Musicians' Village (New Orleans, Louisiana) is a neighborhood located in the Upper Ninth Ward in New Orleans, Louisiana. Musicians Harry Connick, Jr. and Branford Marsalis teamed up with Habitat for Humanity International and New Orleans Area Habitat for Humanity to create the village for New Orleans musicians who lost their homes to Hurricane Katrina.

Per February 2007, the Musicians' Village is "the largest-scale, highest-profile, and biggest-budget rebuilding project to have gotten underway in New Orleans post-Katrina."

Habitat for Humanity and New Orleans Area Habitat for Humanity, working with Harry Connick Jr. and Branford Marsalis, announced their plans in December 2005 for a “Musicians’ Village” in New Orleans.

On Friday, January 6, 2006, the governing board for New Orleans public schools approved the sale of 8 acres (32,000 m2) of surplus property in the Upper 9th Ward to the New Orleans Area Habitat for Humanity. New Orleans Area Habitat for Humanity was the only bidder for the advertised property. The board unanimously approved the $676,500 sale.

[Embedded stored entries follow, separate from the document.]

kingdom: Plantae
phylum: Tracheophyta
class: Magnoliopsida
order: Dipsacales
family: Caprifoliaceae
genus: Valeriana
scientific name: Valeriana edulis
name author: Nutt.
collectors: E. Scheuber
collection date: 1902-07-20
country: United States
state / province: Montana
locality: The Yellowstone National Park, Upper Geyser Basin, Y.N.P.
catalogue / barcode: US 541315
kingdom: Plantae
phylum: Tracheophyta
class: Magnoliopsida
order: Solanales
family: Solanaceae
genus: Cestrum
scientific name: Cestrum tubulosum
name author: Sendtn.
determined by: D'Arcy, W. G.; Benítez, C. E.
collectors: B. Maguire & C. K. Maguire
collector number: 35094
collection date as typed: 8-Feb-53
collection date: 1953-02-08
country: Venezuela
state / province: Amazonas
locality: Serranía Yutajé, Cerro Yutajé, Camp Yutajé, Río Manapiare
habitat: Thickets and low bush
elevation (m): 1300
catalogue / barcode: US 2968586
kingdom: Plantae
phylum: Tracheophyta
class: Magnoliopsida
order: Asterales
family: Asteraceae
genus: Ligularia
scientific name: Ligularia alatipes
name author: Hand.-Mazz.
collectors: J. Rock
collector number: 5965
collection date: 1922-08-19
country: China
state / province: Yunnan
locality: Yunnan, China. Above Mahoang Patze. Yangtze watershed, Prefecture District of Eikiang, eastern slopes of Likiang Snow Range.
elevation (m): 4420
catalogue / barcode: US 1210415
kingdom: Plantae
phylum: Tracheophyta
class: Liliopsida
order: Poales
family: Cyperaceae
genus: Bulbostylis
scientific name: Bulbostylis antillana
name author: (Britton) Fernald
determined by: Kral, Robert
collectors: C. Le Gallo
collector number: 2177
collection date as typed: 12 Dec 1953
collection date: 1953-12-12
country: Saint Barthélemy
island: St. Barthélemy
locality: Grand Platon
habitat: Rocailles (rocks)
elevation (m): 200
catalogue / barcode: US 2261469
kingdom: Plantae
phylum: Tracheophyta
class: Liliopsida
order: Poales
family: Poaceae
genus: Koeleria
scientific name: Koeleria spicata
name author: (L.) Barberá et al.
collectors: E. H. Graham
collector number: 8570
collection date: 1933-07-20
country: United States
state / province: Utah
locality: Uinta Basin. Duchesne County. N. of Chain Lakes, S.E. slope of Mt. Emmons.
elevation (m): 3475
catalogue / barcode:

The core property was a residential area for decades and the former site of Kohn Junior High School, which was razed. The land covers two city blocks bounded by North Roman, Alvar and North Johnson streets. It also includes parts of three other blocks along what once was Bartholomew Street—the stretch between North Johnson and North Derbigny streets. Another Habitat project, in the same area, is the Baptist Crossroads Project. The idea of bringing music back to New Orleans was popular, and by September 2006 the entire area, including the Baptist Crossroads project, was known and referred to as Musicians Village. The Baptist Crossroads Project was thought up in 2004, by David Crosby, pastor of First Baptist Church of New Orleans, and initially planned to build 40 houses, a $3 million project, funded in part by a $1.5 million matching grant from Baptist Community Ministries. After Hurricane Katrina hit, they partnered up with Habitat for Humanity New Orleans, and the building began on June 6, 2006. Thirty homes were completed between June and August 2006, and Baptist Crossroads hoped to build 100 houses in the same area over the subsequent two years, according to project coordinator Inman Houston.